SALY – É complicado e existem compêndios com trabalhos extraordinários mostrando as complicações, as lesões que uma lente pode determinar por má indicação, por má adaptação, por falta de conhecimento das patologias, por falta de instrução do paciente, isto, não da parte do médico e sim do técnico que adapta. E importantíssimo o conhecimento das substâncias para limpeza que surgem dia a dia para conservação das lentes. Existem inúmeros laboratórios, então o médico tem que ter conhecimento do é melhor para aquele paciente, porque existem muitos produtos tóxicos ou alérgicos para determinados pacientes.

Cada indivíduo tem que ser tratado como tal. Eu fiz um curso em Atlanta, no Congresso da Academia de Lentes de Contato, sobre lentes de uso prolongado, tanto gelatinosas quanto gás permeáveis, mostrando as complicações que podem advir com determinado tipo ou outro; como devem ser adaptadas e depois recebi uma carta dizendo, que os médicos têm por obrigação explicar aos pacientes que uma lente gelatinosa ou gás permeável (que permitem a passagem do oxigênio através de seus poros) não são eternas, pois, às vezes, duram um ano, as vezes mais, por isso, nos Estados Unidos surgiram as lentes descartáveis.

IZZA – Como seriam essas lentes descartáveis?

SALY – As vezes são usadas por oito dias e, quando o paciente começa a sentir alguma coisa, joga fora e põe outra. Ainda assim está escrito que se a pessoa sentir qualquer sintoma, qualquer alteração, que procure seu oftalmologista, porque elas são adaptadas por eles.

IZZA – Saly, e sobre essas lentes usadas somente com o objetivo de mudar a cor dos olhos, tão em moda atualmente?
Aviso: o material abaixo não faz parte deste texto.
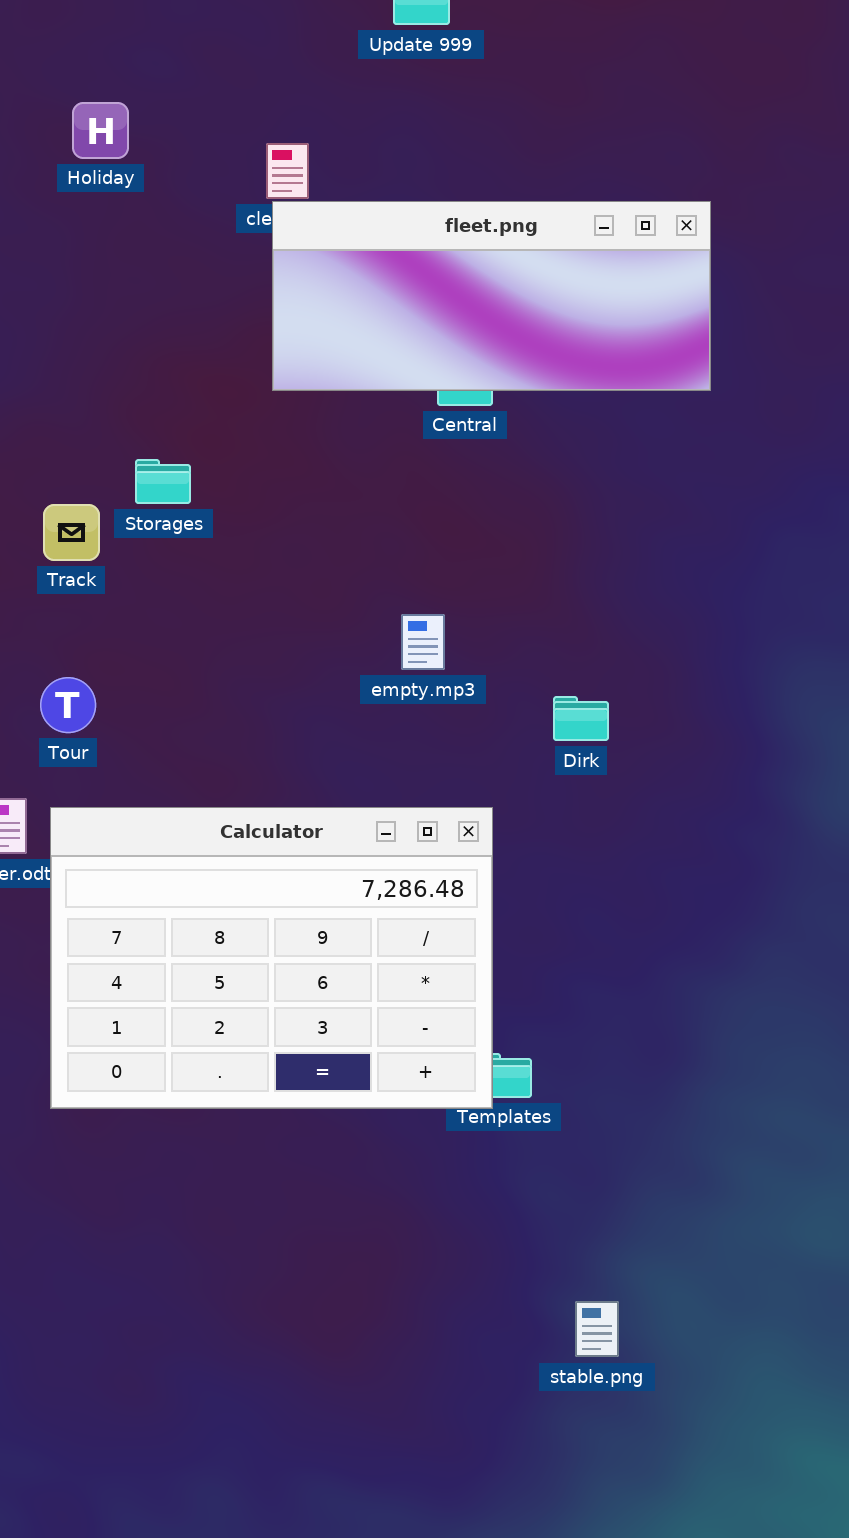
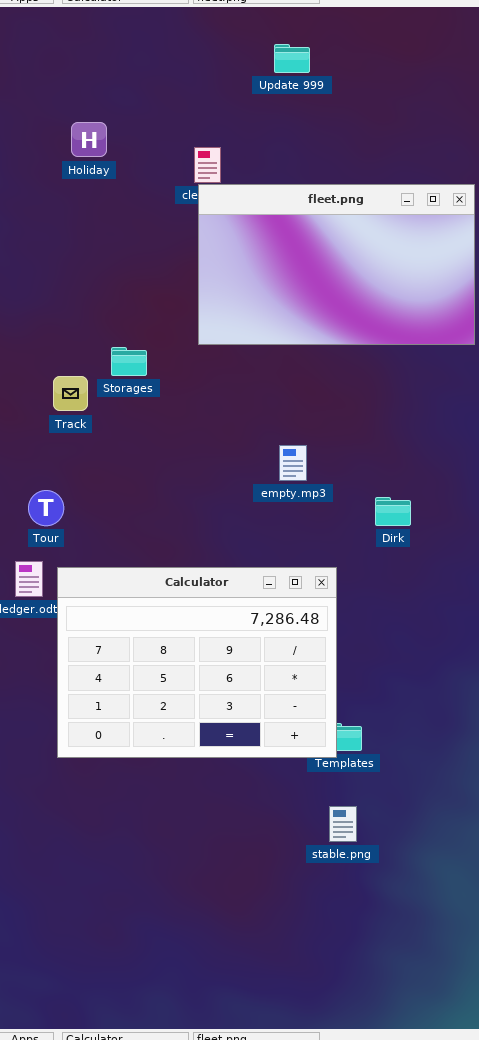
fleet.png: [272,201,711,391] -> [198,184,475,345], resized
Tour: [40,677,96,733] -> [28,490,64,526], moved
stable.png: [575,1301,619,1357] -> [329,806,357,842], moved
SALY – Os cuidados devem ser idênticos, porque essa lente é igual às outras quanto à necessidade de cuidados, lavagem e esterilização. O paciente deverá ser examinado para ver se não há uma patologia que contraindique seu uso. Eu, como médica, contraindico seu uso para dormir porque isso não é fisiológico, e pode trazer até uma lesão de córnea que pode evoluir para uma úlcera de córnea, e uma patologia até mais séria se não for cuidada. Como falei, os cuidados são iguais aos de outras lentes e terá que ser tratada da mesma maneira, com acompanhamento médico. O dever de todo o médico não é só curar mas também orientar para evitar. Uma lente gelatinosa, com função de mudar a cor dos olhos, cada pessoa é uma pessoa e não é porque sua amiga usa e não tem problemas que você poderá usar.

IZZA – Você é apaixonada pelo que faz, não é?

SALY – Tenho uma família de médicos. Meu sogro era oftalmologista, professor de anatomia, meu marido, Carlos Augusto Moreira também é oftalmologista e atualmente é diretor da Faculdade Evangélica. Meus dois filhos e noras são oftalmologistas e minha filha estuda medicina. Gosto daquilo que faço, das lentes de contato, da profissão de médica. Adoro meu consultório porque ali esqueço do mundo e só penso no problema dos pacientes. Lá eu me realizo e trabalho com gosto. A gente deve se sentir útil.